Research Press Release
【医学研究】肥満女性の分娩結果に影響を及ぼすイオンチャネル
Nature Communications
2014年6月18日
肥満の女性は、分娩時に子宮の収縮を制御するイオンチャネルの調節がうまく働かなくなっていることが明らかになった。この新知見は、肥満の女性において、不規則な子宮収縮が多く、肥満でない女性と比べて帝王切開を必要とする可能性が高い理由を説明できる可能性がある。この結果を報告する論文が、今週掲載される。
経腟分娩がうまくいくためには、力強いリズムによる子宮収縮と赤ん坊の頭による子宮頸部の拡張が必要だ。

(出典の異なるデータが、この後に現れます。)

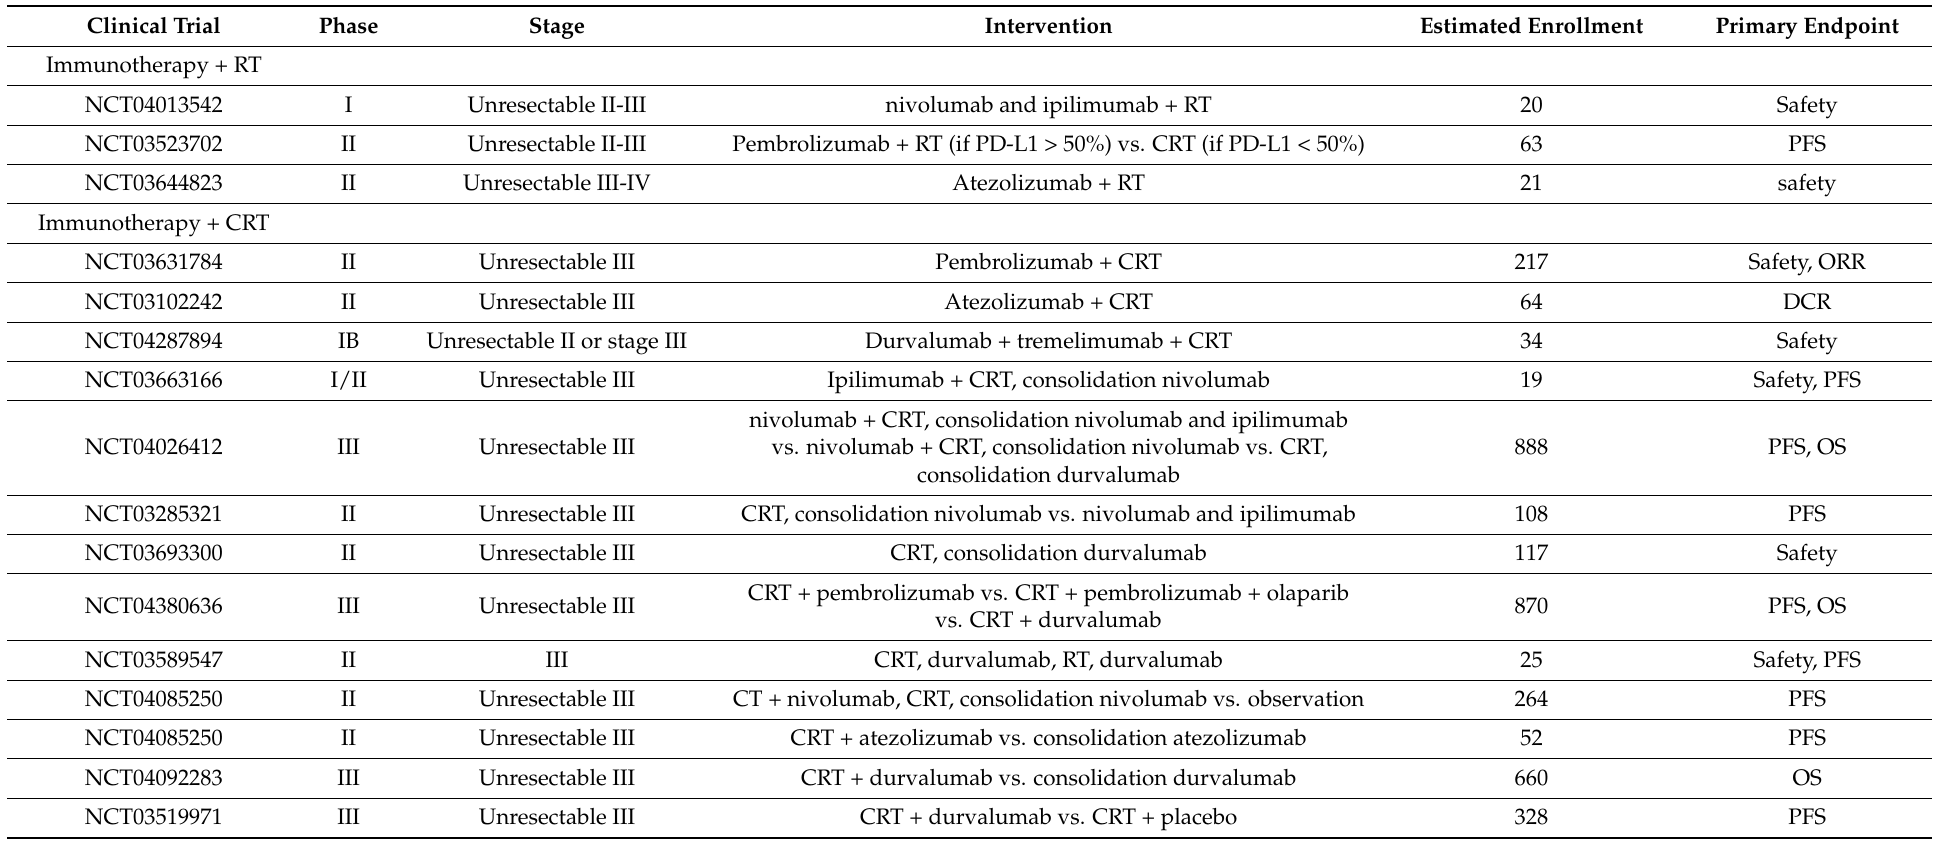
Table 2. Ongoing trails on immunotherapy in unresectable NSCLC, including stage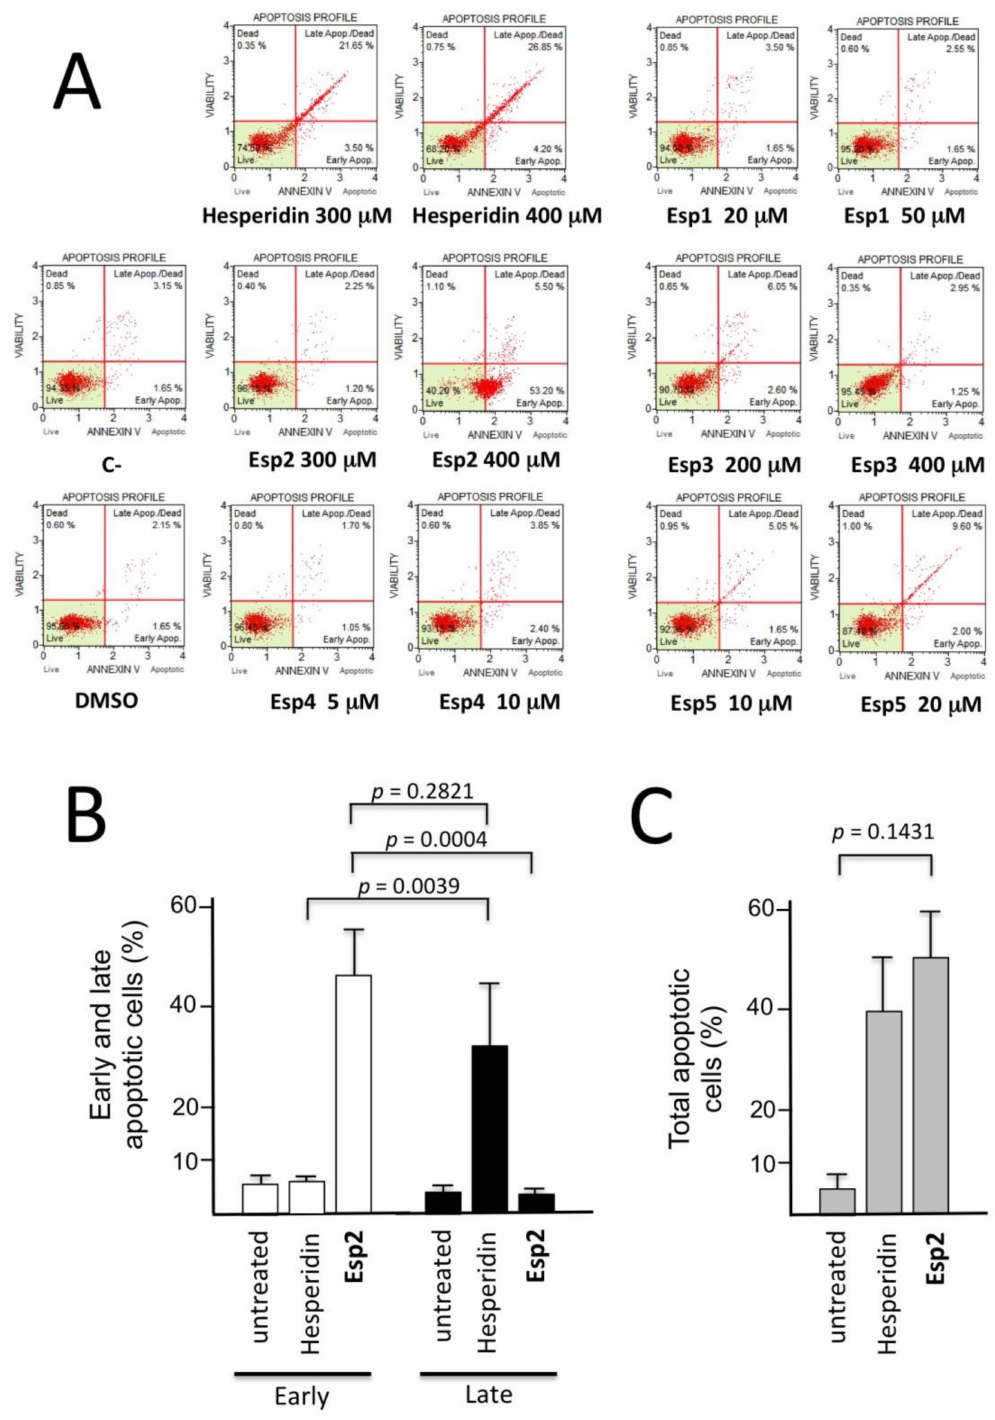
Figure 2. Annexin-V assays were performed on K562 cells treated for 72 h with the indicated concentrations of hesperidin and semi-synthetic analogues. ( A ) Representative examples showing that the best effects (total apoptosis >30%) on K562 cells treated with the hesperidin and its derivative Esp2 are here reported in comparison with untreated cells (negative control, C-). Also Esp5 demonstrated to induce late apoptosis (11.60%). ( B , C ) Summary of the results obtained from five independent experiments. K562 cells were treated for 72 h with 400 µ M hesperidin and Esp2 , as indicated and the apoptosis assay was performed as described in panel A. The results represent the average ± S.D., of five independent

しかし、子宮収縮を制御する分子基盤については、解明が進んでいない。
今回、Helena Parkingtonの研究チームは、ヒトの子宮でhERGカリウムイオンチャネルが発現しており、妊娠中はhERGが活性化して、子宮収縮を抑制し、分娩開始時には、hERGが阻害タンパク質によって不活性化され、分娩時の子宮の強い収縮が促進されることを明らかにした。この「ブレーキ」を解除する阻害タンパク質の放出は、hERGを介してなされている。さらに、Parkingtonたちは、肥満の女性において、この「ブレーキ」の解除が適切に機能していないことを明らかにした。これは、肥満の女性の分娩結果が悪くなる傾向に対する機構的説明となる。
doi:10.1038/ncomms5108
「Nature 関連誌注目のハイライト」は、ネイチャー広報部門が報道関係者向けに作成したリリースを翻訳したものです。より正確かつ詳細な情報が必要な場合には、必ず原著論文をご覧ください。